Сердечный трепет (Кюрти) - страница 82

«Ты избавишься от нашего ребенка?» Филипп смотрел на меня растерянно.

«Нет», – сказала я. И стала плакать.

А потом было как в кино. Филипп обнял меня, высушил мои слезы, погладил меня по животу и спросил, может, мне лучше лечь, положив ножки повыше.

Очень скоро я пожалела, что беременность длится всего девять месяцев. Потрясающее состояние. Ты можешь есть, сколько хочешь, – все равно потолстеешь. Любой каприз тебе прощают, каждое желание исполняют. Тебе хочется, чтобы тебя жалели, требуешь внимания, и чтобы часами массировали ноги и спину, ты можешь смотреть по видео все диснеевские фильмы и реветь при этом, не опасаясь, что тебя застыдят. Вот что делают гормоны.

Два вечера спустя, это был вторник, Филипп специально приехал в Гамбург и подарил мне кольцо.

«Я рад всему», – сказал он и протянул мне пакетик.

Куколка&кукленок.

Потрясенная, я смотрела на камень. Он был прекрасен, и кольцо прекрасно мне подошло. Все могло бы быть прекрасно, если бы я… Если бы я не перепутала цвета бумажки во время теста на беременность.

Давайте начистоту. Как можно правильно разобраться в этих идиотских инструкциях, когда ты так волнуешься? Не поможет и незаконченное высшее университетское образование. Я всегда путаюсь с инструкциями. Чаще всего я мельком проглядываю их, а дальше полагаюсь на свою интуицию, которая меня постоянно подводит, – особенно если дело касается правописания, мужской психологии или новейших технических достижений, таких как Интернет на мобильном телефоне, DVD-плеер, или оборудование системы ISDN.

Чем, в конце концов, труднее воспользоваться: мужчиной или CD-бреннером? Я не знаю. И в том, и в другом я разбираюсь так себе, мне хватает и нескольких работающих стандартных функций.

Я попыталась, по возможности, щадя его чувства, втолковать Филиппу, что он пока папочкой не будет.

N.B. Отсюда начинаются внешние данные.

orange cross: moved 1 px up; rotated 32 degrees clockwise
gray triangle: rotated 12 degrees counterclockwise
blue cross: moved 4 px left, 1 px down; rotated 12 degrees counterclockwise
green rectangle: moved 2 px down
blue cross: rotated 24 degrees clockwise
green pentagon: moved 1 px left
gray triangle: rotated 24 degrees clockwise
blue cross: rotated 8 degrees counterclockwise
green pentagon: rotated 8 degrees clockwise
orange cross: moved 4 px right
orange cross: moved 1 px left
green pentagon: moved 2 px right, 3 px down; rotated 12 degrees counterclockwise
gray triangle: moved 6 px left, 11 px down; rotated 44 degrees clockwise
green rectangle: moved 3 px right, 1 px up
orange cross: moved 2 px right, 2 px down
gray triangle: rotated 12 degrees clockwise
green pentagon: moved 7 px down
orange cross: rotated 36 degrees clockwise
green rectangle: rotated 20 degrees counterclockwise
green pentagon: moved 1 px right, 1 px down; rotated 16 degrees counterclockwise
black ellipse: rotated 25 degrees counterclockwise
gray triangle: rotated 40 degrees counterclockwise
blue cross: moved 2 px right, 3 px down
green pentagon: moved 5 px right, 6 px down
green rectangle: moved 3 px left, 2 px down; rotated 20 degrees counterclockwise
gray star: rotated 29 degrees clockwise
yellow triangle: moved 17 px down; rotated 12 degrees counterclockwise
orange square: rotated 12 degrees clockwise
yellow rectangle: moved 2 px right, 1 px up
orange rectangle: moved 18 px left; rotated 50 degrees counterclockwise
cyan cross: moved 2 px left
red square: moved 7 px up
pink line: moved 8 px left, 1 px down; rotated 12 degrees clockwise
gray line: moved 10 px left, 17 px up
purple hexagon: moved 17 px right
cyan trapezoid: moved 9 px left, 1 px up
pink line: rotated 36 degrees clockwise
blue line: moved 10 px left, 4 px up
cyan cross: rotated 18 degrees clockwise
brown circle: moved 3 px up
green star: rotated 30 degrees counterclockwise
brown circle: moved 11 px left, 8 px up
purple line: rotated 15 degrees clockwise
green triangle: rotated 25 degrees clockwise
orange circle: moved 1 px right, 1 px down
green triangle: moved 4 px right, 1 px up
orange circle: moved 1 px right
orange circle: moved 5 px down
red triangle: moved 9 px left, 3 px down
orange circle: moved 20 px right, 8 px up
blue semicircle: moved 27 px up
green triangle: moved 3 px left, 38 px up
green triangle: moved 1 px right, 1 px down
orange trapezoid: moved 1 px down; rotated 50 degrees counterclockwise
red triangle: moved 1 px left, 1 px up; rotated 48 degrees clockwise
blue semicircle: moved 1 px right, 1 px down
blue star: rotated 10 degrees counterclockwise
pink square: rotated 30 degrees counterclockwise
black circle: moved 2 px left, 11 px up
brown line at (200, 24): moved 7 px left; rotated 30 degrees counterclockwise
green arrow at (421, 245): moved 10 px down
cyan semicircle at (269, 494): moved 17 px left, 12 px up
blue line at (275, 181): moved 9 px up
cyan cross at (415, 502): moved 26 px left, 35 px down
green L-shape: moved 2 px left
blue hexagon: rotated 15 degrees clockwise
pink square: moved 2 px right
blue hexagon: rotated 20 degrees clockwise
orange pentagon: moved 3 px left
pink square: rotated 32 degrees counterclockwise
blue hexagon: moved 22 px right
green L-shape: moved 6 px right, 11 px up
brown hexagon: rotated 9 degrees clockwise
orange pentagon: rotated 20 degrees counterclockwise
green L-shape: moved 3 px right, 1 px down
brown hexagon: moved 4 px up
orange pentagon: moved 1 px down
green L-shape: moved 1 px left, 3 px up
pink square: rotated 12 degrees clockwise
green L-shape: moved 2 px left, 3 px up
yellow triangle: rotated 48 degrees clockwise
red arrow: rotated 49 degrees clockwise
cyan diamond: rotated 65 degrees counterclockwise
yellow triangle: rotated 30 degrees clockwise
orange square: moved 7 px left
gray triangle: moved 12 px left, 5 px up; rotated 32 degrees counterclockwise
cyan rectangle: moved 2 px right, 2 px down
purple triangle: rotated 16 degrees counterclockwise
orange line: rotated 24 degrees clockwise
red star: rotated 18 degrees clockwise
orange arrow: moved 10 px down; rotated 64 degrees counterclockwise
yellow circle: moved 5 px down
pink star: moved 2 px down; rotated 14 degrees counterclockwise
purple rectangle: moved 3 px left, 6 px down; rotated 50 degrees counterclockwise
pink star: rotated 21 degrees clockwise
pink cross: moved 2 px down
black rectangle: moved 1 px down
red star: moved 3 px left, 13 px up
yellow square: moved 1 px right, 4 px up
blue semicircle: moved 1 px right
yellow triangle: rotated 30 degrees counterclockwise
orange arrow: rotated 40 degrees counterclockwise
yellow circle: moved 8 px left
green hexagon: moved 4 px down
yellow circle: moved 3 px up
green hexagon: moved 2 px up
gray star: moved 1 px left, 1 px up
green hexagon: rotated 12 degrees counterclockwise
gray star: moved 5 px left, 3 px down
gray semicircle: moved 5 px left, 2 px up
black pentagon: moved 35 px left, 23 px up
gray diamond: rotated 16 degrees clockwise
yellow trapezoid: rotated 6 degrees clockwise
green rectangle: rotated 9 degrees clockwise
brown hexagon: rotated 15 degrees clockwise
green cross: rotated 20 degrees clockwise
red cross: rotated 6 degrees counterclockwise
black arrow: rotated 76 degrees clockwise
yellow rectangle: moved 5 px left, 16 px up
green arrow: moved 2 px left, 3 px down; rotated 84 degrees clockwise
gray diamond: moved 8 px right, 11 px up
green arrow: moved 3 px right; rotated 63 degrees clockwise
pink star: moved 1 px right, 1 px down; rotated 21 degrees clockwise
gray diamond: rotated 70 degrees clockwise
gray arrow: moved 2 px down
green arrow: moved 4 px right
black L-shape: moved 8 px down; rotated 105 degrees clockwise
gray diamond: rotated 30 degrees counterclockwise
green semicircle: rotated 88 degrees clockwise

«Кольцо действительно великолепно, – начала я, – но я не могу его взять».

«Почему? Это не в твоем стиле – отклонять подарки».

«Но… понимаешь, Бюлов-медвежонок… положение… так сказать, обстановка изменилась».

«Прекрати называть меня медвежонком. Не понимаю ни слова. Можешь ты говорить вразумительно? Что за обстоятельства изменились? Ребенок не от меня?»

Он угрожающе приподнялся, глядя на меня со смешанным выражением строгости и ужаса, и кусая свою нижнюю губу, – что он всегда делает, когда нервничает или напрягается.

Я была крайне оскорблена и ничуть не меньше польщена тем, что он мог подумать такое. В то же время я очень надеялась, что раз он предполагает худшее, в чем можно признаться, то только испытает облегчение, когда узнает правду.